When you receive feedback from others, you filter it to line up with your already existing view of life.
Somebody challenges you to rise above your situation or mindset, you dismiss it as overly chipper and optimistic advice.
If somebody makes a negative comment you assume it is true and accept it automatically.
You have decided your life is essentially what it is and it won’t change. Nothing is breaking through.
5) Complacency and settling
You find yourself settling for mediocrity and not seeking challenges or opportunities for improvement.
This relates to the previous point, because a hallmark of a person who has given up on improving themselves is that they tend to be deeply complacent.
Even if you are quite depressed or anxious, you are complacent about that and believe it is somewhat inevitable.
6) Loss of wonder
You feel a noticeable decline in curiosity about the world or a lack of interest in learning new things.
You are just not curious anymore about learning new things, even new things about yourself.

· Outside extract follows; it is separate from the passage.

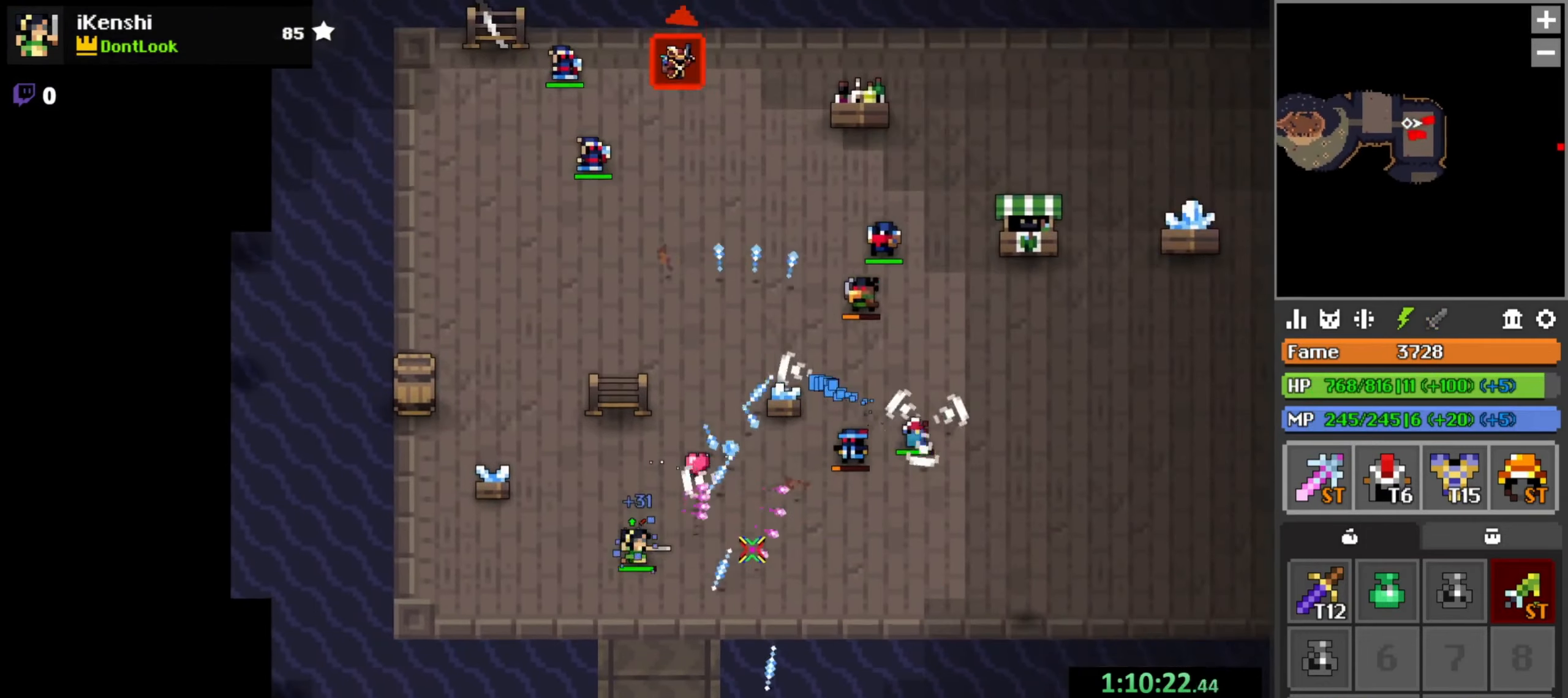
{"keys": ["a"], "mouse": ["left"], "events": [[250, "z", "down"], [267, "s", "up"], [300, "z", "up"], [367, "a", "down"]]}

Opportunities to earn more money, network, make new romantic connections or even experience new ideas, philosophies, arts and experiences end up leaving you not all that enthusiastic.
You just don’t want to test your boundaries or change who you are and what you like. At least not anymore.
7) Neglecting your health and wellbeing
Ignoring physical and mental well-being, neglecting exercise, nutrition, and self-care.
Exercises at an all-time low, personal hygiene may suffer and clothing and basic attire may become sloppy and slovenly.
You simply no longer care, even about basic cleanliness and style for your own comfort and day-to-day tasks.
8) Focusing on how you’ve been victimized
You often find yourself blaming external factors or other people for personal shortcomings.
You blame other people for much that has gone wrong in your life and you also lame people who are more successful than you.
This type of jealousy can be distressing, but very hard to get rid of.
The sad thing is that you may be partly correct, however it tends to create a self-fulfilling prophecy.
9) Comfort zone coasting
You find yourself staying within the comfort zone and avoiding situations that challenge your abilities.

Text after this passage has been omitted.